Of course, she’s also inspired by the work of her peers and her organization’s members. We talked at length about one of the best photos of 2022: Supreme Court Justice Ketanji Brown Jackson with her daughter Leila at her confirmation hearing. The photo was captured by Sarahbeth Maney, a photography fellow at The New York Times; that angle and that approach of a Black daughter admiring her mother was powerful beyond measure.
“Seeing that photo and the pride in the daughter’s face and just the pride that I had knowing it was done by a Black woman,” she said. “That’s a photo that I know for a fact will be in historical books and seen for generations to come. Whether Sarahbeth realizes it or not, she inspired so many to tell those stories that are right in front of them, whether they’re historical moments or not.”
Irungu has also taken on assignments to document moments in history. One of Irungu’s last assignments was for the 100th anniversary of the Tulsa Race Massacre. She shot descendants of the massacre — and relied on her top rules she follows in her work: listen first, respect your subjects and photograph them “in their truest light.”
“I think being able to move across America a couple of times has allowed me to be able to — within my work as a journalist or within my work as a photographer — be able to actually get to understand people and talk to people and lead with more empathy,” she said. “I never want to overstep or cause harm with anything that I do.”
Since the organization’s inception, Irungu’s work with Black Women Photographers has always been more of a passion project. She’s worked full-time throughout the organization’s growth: as a photo editor for WeTransfer and a social media editor at WNYC’s The Takeaway. In July, she was tapped as a photo editor for the White House, processing, editing and captioning images for the office of the vice presidency.
“Learning from a true veteran in the game has really just been an eye-opening and just an amazing experience,” Irungu said of Lawrence Jackson, the official White House photographer for Vice President Kamala Harris. “It’s really just been a blessing to be here and really learn from one of the best there is.”
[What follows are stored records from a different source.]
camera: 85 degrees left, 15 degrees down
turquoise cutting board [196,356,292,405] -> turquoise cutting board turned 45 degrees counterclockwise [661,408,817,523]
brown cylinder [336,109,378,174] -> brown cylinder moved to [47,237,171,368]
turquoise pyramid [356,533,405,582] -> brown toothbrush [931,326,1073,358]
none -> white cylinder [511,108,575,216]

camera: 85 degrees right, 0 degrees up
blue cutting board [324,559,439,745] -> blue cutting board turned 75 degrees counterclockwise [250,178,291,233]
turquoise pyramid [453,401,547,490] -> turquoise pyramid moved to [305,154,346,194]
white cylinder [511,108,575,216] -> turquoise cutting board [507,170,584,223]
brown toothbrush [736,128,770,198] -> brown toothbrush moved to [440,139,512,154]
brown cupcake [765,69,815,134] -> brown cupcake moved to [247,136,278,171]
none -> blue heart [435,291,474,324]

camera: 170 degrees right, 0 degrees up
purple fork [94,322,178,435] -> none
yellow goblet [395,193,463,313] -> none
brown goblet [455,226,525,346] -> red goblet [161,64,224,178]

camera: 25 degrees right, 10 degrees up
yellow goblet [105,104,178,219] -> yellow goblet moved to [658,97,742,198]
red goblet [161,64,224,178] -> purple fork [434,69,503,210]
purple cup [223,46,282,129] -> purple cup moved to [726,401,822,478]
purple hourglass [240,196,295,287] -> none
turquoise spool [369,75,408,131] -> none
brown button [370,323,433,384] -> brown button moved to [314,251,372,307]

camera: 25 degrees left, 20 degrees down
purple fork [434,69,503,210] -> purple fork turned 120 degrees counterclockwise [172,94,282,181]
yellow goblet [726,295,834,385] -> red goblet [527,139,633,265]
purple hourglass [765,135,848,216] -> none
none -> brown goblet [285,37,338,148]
Irungu has a couple of volunteers who help her run the site and schedule events, but she’s mostly a one-woman show behind the scenes. As a result, she hasn’t had much time to devote to leisure shoots (though the weekend after our interview, she had a very special shoot scheduled: Her mom requested a photo shoot for her 60th birthday).
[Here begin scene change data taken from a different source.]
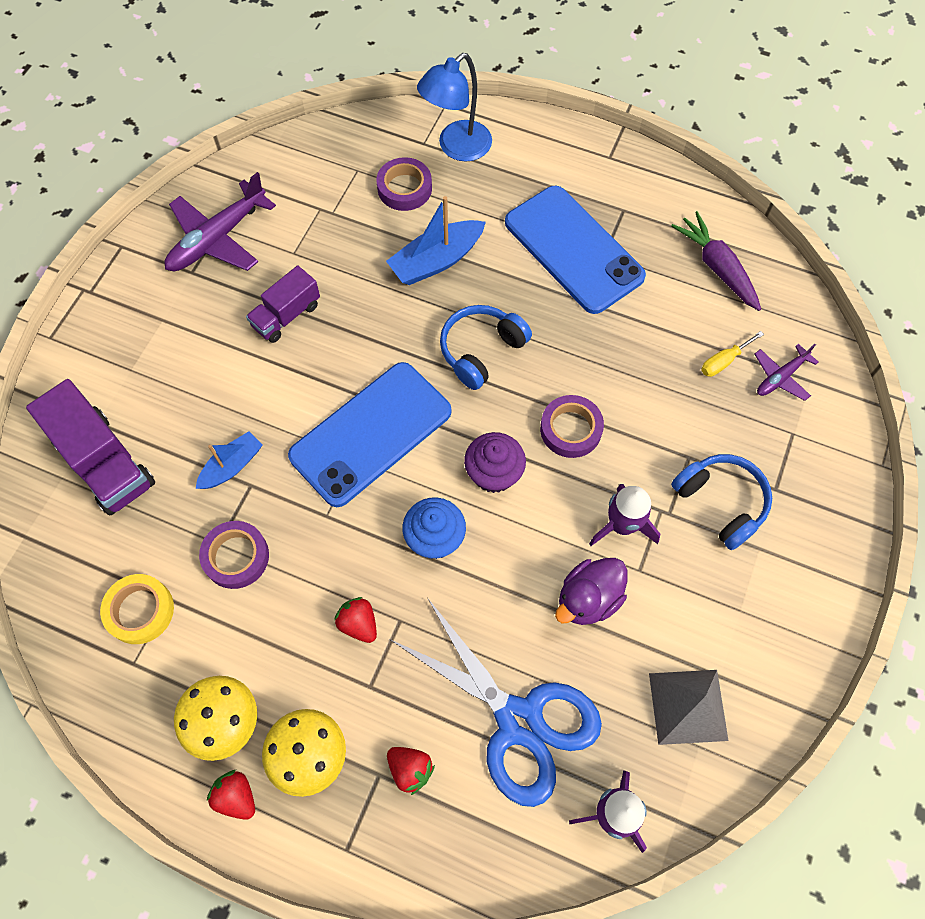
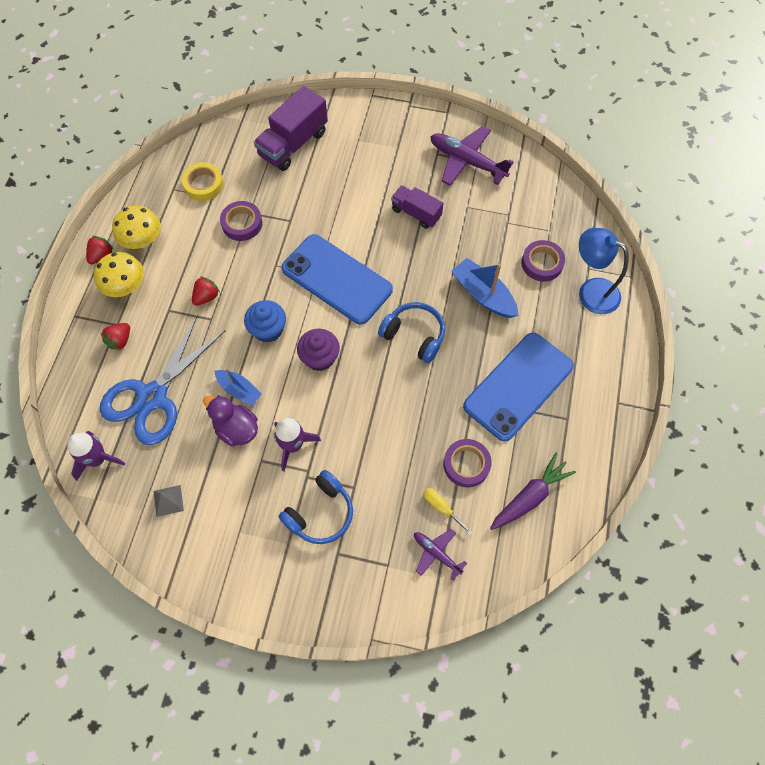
camera: 80 degrees right, 0 degrees up
blue boat [196,431,263,489] -> blue boat moved to [215,368,262,406]
purple tape [540,395,604,458] -> purple tape moved to [444,439,492,487]
grey pyramid [649,670,729,745] -> grey pyramid [154,485,184,517], size x0.58

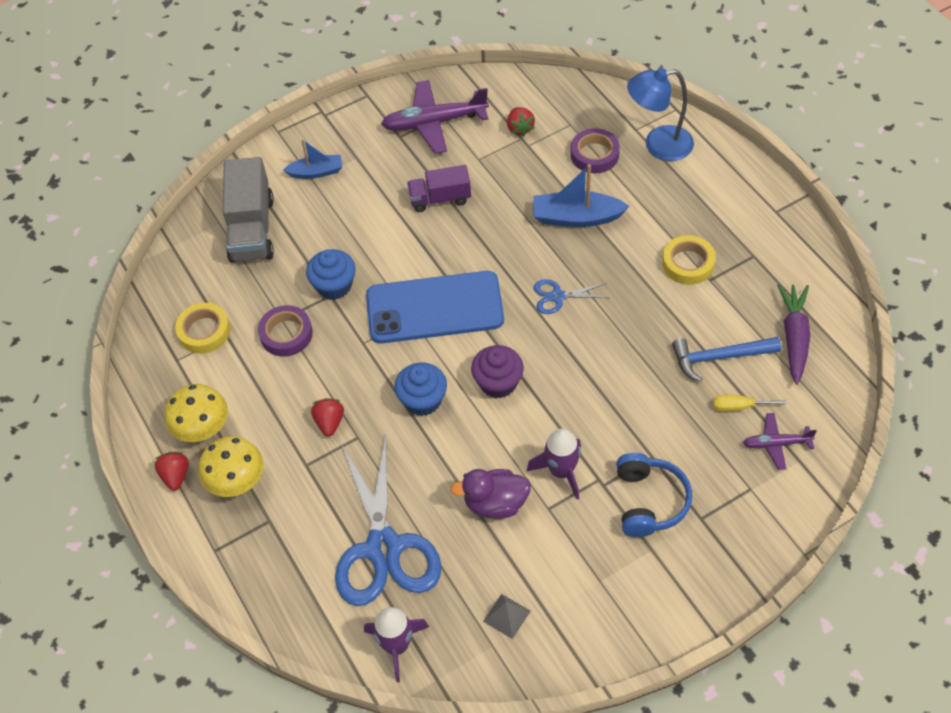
camera: 40 degrees left, 10 degrees down
red strawberry [101,323,130,350] -> red strawberry moved to [507,107,535,137]
blue boat [215,368,262,406] -> blue boat moved to [283,139,342,179]
purple truck [254,86,328,171] -> grey truck [223,157,274,263]
blue headphones [378,302,445,363] -> blue scissors [534,279,609,314]
purple tape [444,439,492,487] -> blue hammer [672,337,781,382]
blue phone [463,333,574,441] -> yellow tape [662,235,716,285]
none -> blue cupcake [306,249,355,300]

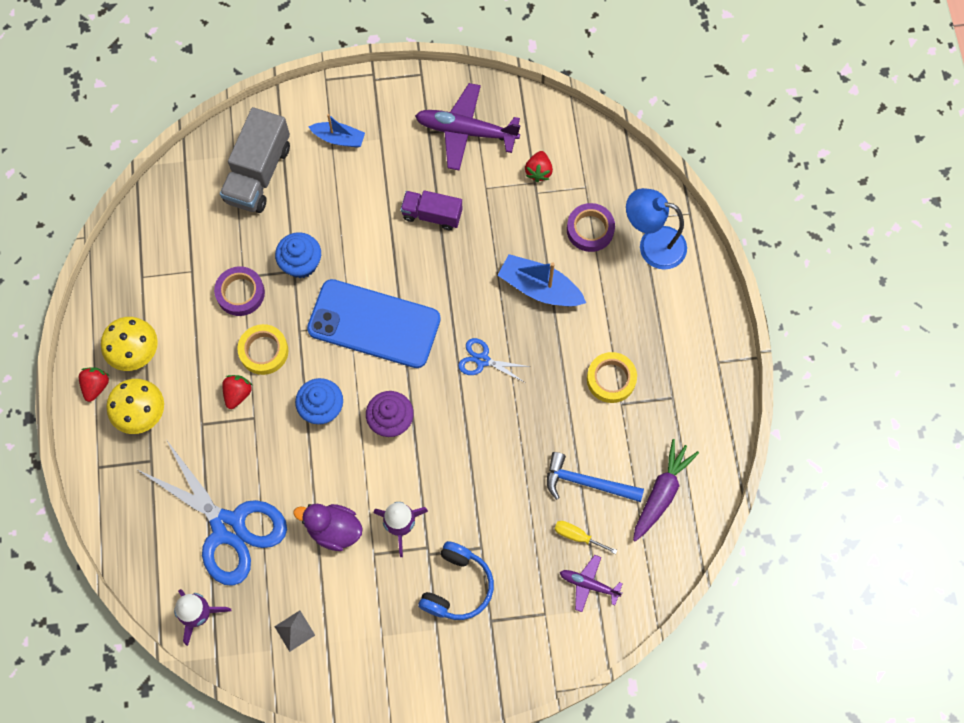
camera: 20 degrees right, 15 degrees up
yellow tape [175,303,230,354] -> yellow tape moved to [237,324,288,375]
blue scissors [335,433,442,606] -> blue scissors turned 60 degrees counterclockwise [138,441,287,586]

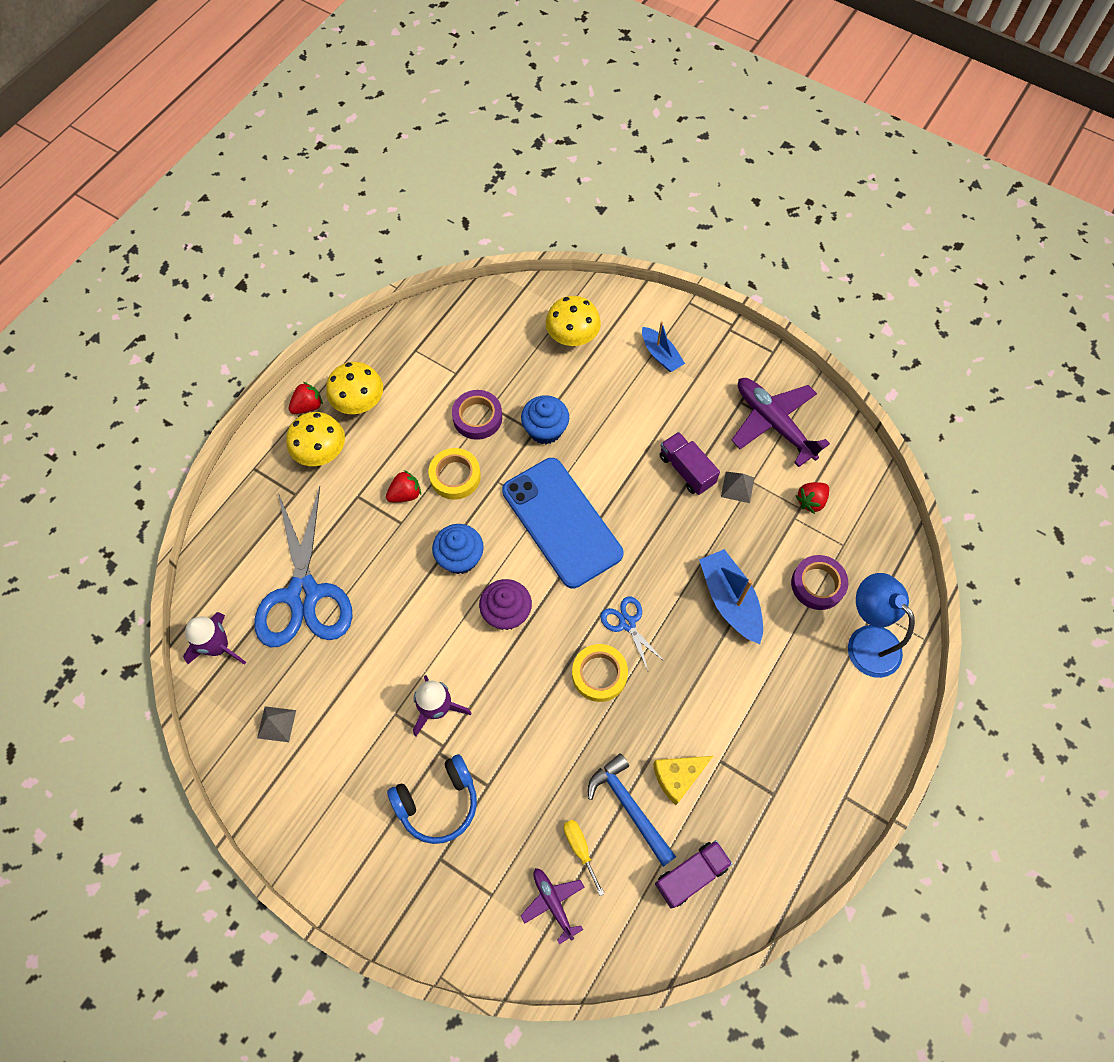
camera: 40 degrees right, 5 degrees down
grey truck [220,107,290,213] -> yellow mushroom [546,296,601,346]
purple duck [294,504,363,551] -> none
yellow tape [587,352,637,403] -> yellow tape moved to [572,644,628,702]
purple carrot [633,439,699,542] -> purple truck [655,840,732,909]
none -> yellow cheese [653,756,713,805]
none -> grey pyramid [721,472,754,503]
Now, Irungu and the organization are hosting more events in person.
Last year, Black Women Photographers held its first exhibition in New York in partnership with Hi-Arts, a nonprofit for artists. Since then, the members curated their own exhibition in Los Angeles called “Our Black Experience: Stories From Black Women Photographers.” In February, the exhibit launched in New York City at Galerie Kitsuné, featuring New York-based photographers.
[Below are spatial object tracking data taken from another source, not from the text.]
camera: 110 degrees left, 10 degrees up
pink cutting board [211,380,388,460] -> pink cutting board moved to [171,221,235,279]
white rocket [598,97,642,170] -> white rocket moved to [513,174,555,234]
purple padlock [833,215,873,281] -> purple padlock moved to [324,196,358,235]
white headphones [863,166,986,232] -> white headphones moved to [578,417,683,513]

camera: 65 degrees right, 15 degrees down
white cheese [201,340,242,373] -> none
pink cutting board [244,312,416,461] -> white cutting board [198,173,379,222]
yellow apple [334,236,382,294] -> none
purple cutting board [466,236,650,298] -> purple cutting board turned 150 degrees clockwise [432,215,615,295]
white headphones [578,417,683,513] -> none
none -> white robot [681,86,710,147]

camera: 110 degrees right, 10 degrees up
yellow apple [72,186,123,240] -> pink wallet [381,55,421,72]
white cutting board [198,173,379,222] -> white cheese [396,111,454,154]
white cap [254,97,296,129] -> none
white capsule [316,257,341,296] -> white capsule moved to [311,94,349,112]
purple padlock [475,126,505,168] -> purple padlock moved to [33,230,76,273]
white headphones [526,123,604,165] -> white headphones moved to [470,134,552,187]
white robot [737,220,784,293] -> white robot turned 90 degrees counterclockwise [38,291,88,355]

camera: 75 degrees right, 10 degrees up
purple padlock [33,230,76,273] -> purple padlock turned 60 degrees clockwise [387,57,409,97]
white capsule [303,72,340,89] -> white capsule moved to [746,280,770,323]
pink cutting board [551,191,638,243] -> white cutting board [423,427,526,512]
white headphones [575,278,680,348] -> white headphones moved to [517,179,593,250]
“For a lot of photographers, being shown in a gallery or an exhibition is a rarity. Having your work live beyond a social media platform is hopefully the goal,” she said. “Seeing it on a wall, seeing it in somebody else’s home, seeing it wherever is just a beautiful feeling and really, I feel like it gives someone a good confidence boost and can very well be a catalyst, a drive, a turning point for somebody’s career as well. That’s what I hope these exhibitions can be for the photographers.”
Irungu hopes the organization will keep expanding, with more brands hiring and collaborating with the photographers in the database. She isn’t done helping others and is hoping to keep building community within the organization.
“For me, it’s always just being able to pass down what I know and really just inspire somebody along the way,” she said, “because I was taught and inspired by somebody else.”